Reproduce exactly, from the data that follows, the line with "M1344,500L1400,501L1399,583L1342,571Z", the line with "M902,645L959,646L958,678L901,677Z", and every line that lies between them.
- - - -
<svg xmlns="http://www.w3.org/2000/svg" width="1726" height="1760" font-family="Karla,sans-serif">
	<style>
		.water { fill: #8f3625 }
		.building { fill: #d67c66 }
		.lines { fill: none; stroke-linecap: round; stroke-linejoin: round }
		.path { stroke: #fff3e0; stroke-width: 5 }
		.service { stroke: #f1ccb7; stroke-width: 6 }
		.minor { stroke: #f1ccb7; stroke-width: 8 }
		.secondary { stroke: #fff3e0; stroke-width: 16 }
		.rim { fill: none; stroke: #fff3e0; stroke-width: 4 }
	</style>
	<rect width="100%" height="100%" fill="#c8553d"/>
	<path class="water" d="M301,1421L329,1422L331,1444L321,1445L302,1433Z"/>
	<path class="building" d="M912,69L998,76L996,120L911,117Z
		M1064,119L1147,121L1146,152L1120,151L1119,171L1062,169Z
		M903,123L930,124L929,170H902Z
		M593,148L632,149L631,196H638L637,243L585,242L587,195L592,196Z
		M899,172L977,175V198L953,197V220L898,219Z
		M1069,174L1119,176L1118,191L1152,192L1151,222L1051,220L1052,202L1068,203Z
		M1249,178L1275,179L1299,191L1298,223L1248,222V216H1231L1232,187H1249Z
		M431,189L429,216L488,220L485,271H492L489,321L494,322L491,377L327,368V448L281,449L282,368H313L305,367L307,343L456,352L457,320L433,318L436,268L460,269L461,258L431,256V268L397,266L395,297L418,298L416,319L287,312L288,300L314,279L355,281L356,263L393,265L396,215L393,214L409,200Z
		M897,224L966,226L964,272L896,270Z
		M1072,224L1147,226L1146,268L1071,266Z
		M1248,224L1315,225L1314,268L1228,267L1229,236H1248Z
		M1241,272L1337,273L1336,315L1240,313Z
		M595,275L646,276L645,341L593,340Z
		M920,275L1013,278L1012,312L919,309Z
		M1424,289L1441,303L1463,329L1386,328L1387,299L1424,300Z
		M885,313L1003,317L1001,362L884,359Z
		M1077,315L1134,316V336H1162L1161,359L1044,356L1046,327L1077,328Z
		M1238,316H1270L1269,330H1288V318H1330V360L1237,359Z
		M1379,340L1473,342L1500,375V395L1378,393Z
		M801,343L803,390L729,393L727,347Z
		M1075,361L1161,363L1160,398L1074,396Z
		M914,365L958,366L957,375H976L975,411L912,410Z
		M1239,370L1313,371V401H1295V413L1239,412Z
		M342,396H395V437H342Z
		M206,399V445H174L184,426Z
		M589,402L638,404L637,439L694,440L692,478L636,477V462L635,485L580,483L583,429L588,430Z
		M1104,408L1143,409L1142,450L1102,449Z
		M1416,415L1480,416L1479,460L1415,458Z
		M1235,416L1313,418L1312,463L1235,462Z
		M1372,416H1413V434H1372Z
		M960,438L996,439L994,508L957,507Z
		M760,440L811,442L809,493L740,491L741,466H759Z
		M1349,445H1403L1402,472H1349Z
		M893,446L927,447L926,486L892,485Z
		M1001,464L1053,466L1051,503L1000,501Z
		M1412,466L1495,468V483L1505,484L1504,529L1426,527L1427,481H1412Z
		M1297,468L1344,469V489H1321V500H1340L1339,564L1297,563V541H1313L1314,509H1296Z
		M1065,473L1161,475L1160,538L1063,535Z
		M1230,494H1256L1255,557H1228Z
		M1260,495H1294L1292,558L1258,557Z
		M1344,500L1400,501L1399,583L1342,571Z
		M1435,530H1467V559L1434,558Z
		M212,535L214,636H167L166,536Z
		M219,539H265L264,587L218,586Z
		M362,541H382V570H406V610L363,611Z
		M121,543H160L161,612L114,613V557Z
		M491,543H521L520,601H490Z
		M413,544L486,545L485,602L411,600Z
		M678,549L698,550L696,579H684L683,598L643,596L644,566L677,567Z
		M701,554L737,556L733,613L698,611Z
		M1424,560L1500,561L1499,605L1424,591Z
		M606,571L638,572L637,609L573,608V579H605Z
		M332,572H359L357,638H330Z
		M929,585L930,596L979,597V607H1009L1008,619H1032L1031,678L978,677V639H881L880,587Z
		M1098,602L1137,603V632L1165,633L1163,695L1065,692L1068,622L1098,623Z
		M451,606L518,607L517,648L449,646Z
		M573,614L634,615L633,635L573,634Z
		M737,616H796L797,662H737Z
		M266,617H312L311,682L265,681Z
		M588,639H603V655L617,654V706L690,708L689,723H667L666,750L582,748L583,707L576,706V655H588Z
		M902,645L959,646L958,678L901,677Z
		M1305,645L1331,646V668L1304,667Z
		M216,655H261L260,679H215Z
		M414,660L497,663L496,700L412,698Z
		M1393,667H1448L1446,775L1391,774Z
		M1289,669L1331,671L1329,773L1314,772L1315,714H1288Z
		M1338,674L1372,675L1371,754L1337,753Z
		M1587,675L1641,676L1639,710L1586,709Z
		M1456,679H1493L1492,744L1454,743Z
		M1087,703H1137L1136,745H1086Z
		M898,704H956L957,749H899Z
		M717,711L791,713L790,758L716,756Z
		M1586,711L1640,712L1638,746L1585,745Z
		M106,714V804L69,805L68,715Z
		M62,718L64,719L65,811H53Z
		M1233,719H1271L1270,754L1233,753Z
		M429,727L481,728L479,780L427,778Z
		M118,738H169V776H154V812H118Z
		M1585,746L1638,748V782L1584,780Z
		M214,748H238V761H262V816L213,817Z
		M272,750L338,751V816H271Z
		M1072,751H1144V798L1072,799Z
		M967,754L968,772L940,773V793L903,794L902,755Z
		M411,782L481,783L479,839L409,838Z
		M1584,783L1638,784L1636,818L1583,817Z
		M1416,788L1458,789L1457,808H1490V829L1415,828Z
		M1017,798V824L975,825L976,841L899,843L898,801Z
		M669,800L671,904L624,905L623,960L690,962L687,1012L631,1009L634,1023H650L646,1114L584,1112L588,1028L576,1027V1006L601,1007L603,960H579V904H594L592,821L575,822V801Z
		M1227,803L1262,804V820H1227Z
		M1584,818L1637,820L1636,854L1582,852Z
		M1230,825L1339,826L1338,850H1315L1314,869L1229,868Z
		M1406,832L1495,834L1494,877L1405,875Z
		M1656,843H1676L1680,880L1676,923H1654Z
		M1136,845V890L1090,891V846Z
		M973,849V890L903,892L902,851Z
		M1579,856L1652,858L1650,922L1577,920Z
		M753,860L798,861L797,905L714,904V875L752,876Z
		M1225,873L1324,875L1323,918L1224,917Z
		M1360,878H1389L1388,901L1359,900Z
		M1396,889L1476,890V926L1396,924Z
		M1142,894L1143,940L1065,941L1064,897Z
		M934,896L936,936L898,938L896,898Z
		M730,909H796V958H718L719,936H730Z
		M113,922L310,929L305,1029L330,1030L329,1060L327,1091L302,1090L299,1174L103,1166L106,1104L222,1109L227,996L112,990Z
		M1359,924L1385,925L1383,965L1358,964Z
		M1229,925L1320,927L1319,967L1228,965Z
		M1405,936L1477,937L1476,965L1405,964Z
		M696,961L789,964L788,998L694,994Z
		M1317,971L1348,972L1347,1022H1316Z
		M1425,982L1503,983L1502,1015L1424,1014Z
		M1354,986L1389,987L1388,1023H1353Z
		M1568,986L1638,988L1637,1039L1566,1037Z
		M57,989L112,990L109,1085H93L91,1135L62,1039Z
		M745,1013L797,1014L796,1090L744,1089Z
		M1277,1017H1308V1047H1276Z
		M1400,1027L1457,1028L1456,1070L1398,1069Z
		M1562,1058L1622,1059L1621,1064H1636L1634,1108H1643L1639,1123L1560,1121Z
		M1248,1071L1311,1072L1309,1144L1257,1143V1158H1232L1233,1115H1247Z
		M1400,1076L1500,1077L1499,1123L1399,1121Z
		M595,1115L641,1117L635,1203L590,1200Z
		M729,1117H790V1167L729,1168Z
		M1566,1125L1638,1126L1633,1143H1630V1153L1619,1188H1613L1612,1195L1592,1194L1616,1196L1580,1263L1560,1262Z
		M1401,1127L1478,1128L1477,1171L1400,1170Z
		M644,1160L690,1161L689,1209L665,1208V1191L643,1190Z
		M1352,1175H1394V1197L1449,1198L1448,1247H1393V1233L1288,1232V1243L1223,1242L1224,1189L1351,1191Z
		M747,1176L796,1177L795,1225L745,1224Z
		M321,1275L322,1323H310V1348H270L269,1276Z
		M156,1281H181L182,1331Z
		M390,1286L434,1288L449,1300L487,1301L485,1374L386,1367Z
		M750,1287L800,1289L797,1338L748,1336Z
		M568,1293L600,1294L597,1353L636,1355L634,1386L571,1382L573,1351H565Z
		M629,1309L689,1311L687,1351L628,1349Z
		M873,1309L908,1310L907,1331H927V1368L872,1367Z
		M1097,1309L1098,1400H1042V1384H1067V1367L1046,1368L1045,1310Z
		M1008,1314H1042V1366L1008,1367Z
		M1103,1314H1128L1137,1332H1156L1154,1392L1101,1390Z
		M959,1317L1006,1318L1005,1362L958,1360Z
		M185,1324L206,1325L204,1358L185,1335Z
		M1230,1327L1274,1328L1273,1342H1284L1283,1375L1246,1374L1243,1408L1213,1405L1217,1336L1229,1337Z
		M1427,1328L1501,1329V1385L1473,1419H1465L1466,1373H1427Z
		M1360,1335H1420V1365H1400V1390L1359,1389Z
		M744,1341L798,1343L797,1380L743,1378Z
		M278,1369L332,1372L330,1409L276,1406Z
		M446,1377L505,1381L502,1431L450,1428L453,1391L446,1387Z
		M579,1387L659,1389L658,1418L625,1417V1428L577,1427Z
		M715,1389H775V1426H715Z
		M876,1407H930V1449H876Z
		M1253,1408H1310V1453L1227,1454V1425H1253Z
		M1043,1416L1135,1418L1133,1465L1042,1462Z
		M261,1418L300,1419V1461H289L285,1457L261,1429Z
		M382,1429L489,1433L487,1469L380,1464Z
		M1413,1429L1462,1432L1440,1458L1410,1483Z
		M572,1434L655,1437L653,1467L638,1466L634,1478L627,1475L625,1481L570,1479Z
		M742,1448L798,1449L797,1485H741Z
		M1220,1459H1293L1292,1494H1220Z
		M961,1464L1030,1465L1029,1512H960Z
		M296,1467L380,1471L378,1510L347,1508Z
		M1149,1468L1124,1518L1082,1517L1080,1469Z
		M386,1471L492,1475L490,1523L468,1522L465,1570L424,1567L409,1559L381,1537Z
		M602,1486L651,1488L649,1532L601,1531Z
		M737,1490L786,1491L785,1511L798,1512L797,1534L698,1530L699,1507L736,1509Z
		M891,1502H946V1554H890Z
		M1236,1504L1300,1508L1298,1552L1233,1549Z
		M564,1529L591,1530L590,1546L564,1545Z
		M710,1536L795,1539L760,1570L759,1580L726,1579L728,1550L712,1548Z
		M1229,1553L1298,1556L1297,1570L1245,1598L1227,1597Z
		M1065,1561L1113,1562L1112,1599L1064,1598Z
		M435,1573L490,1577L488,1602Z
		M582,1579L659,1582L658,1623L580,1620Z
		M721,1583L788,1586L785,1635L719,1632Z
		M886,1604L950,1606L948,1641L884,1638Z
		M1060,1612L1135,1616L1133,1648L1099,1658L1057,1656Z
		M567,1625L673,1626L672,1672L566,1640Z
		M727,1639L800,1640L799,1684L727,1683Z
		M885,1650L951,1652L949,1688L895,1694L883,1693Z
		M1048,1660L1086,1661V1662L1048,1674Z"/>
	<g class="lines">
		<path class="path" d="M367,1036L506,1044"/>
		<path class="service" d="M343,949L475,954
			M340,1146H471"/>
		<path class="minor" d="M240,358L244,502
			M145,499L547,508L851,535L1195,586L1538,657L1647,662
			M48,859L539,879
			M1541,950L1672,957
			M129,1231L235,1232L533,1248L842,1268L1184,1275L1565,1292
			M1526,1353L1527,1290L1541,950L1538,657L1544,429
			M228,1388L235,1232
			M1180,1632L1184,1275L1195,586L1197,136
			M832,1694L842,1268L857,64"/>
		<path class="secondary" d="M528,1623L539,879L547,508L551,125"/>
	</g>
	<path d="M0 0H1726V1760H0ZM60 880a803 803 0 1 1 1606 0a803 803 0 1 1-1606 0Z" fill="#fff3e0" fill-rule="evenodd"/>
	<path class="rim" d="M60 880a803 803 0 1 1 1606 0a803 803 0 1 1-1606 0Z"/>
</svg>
- - - -
YOUR RESPONSE ▸
		M1344,500L1400,501L1399,583L1342,571Z
		M1435,530H1467V559L1434,558Z
		M212,535L214,636H167L166,536Z
		M219,539H265L264,587L218,586Z
		M362,541H382V570H406V610L363,611Z
		M121,543H160L161,612L114,613V557Z
		M491,543H521L520,601H490Z
		M413,544L486,545L485,602L411,600Z
		M678,549L698,550L696,579H684L683,598L643,596L644,566L677,567Z
		M701,554L737,556L733,613L698,611Z
		M1424,560L1500,561L1499,605L1424,591Z
		M606,571L638,572L637,609L573,608V579H605Z
		M332,572H359L357,638H330Z
		M929,585L930,596L979,597V607H1009L1008,619H1032L1031,678L978,677V639H881L880,587Z
		M1098,602L1137,603V632L1165,633L1163,695L1065,692L1068,622L1098,623Z
		M451,606L518,607L517,648L449,646Z
		M573,614L634,615L633,635L573,634Z
		M737,616H796L797,662H737Z
		M266,617H312L311,682L265,681Z
		M588,639H603V655L617,654V706L690,708L689,723H667L666,750L582,748L583,707L576,706V655H588Z
		M902,645L959,646L958,678L901,677Z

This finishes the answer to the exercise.